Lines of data

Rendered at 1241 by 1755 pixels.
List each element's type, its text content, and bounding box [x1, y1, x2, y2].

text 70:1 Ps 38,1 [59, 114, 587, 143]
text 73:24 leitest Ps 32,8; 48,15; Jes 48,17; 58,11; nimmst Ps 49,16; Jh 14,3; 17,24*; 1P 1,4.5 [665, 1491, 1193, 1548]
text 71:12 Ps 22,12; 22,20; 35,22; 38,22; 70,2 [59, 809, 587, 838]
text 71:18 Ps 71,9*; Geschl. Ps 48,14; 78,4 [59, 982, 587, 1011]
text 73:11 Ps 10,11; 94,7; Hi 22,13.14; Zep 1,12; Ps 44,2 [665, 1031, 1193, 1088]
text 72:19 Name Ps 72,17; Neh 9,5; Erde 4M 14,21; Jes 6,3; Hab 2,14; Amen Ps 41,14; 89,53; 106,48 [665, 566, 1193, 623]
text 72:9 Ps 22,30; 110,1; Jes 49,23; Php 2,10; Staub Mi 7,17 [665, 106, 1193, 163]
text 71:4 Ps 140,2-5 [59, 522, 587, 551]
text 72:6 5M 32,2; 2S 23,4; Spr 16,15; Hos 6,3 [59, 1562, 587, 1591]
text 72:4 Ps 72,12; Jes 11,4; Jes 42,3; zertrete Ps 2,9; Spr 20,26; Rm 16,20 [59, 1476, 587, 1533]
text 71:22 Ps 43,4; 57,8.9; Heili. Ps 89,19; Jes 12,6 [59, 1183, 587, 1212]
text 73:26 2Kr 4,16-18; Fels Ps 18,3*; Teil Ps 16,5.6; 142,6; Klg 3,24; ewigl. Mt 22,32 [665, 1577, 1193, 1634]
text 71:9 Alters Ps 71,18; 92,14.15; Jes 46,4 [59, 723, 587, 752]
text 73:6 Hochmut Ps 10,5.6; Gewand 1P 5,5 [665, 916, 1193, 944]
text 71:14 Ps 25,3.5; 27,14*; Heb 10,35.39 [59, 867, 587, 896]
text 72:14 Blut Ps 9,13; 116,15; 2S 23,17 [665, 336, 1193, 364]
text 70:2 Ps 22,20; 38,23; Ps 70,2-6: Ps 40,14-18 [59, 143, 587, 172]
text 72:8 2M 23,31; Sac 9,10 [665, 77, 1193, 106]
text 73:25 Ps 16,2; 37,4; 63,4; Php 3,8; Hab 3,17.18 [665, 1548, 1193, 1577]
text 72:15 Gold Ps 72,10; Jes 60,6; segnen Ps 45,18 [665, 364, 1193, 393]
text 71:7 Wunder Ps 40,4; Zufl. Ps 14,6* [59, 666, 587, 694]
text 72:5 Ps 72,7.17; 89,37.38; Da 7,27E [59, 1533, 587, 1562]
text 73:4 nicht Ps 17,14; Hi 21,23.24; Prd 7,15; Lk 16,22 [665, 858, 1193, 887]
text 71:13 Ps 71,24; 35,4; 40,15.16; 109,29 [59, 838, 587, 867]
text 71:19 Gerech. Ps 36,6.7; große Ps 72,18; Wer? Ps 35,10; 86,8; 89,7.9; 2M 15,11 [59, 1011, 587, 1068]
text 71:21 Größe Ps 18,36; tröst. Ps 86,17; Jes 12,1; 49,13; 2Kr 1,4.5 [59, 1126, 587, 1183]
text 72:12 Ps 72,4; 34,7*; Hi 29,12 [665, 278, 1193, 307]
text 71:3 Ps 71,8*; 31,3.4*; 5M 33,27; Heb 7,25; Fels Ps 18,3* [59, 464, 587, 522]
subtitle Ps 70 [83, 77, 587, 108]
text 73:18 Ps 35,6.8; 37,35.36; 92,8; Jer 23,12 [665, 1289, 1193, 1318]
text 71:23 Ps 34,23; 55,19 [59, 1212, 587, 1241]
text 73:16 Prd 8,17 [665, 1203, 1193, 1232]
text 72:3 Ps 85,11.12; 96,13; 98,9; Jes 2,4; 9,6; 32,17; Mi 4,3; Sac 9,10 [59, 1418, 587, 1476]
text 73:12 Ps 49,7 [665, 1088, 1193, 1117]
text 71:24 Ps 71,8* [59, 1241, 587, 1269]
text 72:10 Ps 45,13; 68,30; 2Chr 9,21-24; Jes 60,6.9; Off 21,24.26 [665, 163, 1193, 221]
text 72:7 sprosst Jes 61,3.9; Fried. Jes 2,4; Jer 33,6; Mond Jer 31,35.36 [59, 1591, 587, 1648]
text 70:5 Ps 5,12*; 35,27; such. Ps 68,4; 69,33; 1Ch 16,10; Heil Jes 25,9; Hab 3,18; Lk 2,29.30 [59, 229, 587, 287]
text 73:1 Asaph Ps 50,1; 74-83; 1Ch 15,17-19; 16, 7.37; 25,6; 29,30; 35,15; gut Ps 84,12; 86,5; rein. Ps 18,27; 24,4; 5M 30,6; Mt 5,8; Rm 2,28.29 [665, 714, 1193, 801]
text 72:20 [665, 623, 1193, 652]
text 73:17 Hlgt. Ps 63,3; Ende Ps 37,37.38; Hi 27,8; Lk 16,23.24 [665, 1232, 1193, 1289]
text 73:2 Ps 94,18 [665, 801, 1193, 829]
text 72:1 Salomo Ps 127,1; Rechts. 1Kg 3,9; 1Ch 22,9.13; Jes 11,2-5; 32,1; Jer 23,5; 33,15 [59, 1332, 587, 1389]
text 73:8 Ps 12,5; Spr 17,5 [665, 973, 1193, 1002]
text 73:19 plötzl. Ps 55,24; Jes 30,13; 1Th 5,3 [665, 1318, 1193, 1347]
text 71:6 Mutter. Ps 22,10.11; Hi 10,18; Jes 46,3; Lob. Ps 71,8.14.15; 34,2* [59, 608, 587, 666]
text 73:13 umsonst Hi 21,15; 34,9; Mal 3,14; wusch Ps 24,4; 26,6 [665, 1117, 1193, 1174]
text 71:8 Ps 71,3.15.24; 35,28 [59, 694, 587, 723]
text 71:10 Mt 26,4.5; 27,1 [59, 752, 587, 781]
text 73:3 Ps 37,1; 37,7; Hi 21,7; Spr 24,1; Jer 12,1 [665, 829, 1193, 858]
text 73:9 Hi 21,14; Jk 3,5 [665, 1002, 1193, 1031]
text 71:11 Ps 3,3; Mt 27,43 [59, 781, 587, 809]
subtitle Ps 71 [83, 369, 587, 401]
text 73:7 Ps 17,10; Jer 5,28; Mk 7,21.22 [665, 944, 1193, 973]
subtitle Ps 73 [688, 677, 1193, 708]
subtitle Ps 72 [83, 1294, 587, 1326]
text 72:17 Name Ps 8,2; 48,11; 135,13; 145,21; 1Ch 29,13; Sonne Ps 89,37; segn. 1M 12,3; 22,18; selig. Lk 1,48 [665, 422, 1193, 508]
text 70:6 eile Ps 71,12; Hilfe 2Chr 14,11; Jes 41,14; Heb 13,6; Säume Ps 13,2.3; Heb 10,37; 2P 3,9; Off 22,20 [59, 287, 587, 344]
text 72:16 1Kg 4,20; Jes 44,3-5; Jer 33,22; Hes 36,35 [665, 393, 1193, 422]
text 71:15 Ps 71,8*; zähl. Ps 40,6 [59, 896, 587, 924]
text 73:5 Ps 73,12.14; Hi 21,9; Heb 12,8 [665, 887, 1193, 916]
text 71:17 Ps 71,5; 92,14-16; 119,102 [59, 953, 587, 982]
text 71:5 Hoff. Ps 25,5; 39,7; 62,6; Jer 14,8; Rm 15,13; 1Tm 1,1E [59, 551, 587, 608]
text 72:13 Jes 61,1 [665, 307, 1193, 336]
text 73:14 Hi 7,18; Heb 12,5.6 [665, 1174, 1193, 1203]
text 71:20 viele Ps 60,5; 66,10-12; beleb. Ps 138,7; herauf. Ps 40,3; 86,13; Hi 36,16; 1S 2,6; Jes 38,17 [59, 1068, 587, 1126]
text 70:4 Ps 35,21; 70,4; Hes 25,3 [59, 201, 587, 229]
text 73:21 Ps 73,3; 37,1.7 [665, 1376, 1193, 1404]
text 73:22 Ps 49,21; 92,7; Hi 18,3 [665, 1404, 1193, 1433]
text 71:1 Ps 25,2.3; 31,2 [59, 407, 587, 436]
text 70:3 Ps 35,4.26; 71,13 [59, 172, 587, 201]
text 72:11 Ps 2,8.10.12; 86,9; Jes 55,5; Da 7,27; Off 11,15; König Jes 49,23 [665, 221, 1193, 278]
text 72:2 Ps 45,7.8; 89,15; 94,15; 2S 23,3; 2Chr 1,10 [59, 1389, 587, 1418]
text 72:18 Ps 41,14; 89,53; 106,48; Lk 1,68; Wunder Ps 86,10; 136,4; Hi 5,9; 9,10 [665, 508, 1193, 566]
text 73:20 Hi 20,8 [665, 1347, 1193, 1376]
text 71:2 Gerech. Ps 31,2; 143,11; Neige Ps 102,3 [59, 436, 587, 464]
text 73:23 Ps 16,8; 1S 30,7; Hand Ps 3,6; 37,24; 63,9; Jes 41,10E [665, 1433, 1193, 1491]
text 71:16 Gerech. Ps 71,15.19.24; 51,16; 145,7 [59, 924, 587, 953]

GIVEN PROBLEM: Could you update the records from the line with "text 70:1 Ps 38,1 [59, 114, 587, 143]" up to and including the line with "text 72:19 Name" so that "Erde" becomes "Welt", keeping everything else unchanged and giving back only those lines?

RESPONSE TO THE TASK:
text 70:1 Ps 38,1 [59, 114, 587, 143]
text 73:24 leitest Ps 32,8; 48,15; Jes 48,17; 58,11; nimmst Ps 49,16; Jh 14,3; 17,24*; 1P 1,4.5 [665, 1491, 1193, 1548]
text 71:12 Ps 22,12; 22,20; 35,22; 38,22; 70,2 [59, 809, 587, 838]
text 71:18 Ps 71,9*; Geschl. Ps 48,14; 78,4 [59, 982, 587, 1011]
text 73:11 Ps 10,11; 94,7; Hi 22,13.14; Zep 1,12; Ps 44,2 [665, 1031, 1193, 1088]
text 72:19 Name Ps 72,17; Neh 9,5; Welt 4M 14,21; Jes 6,3; Hab 2,14; Amen Ps 41,14; 89,53; 106,48 [665, 566, 1193, 623]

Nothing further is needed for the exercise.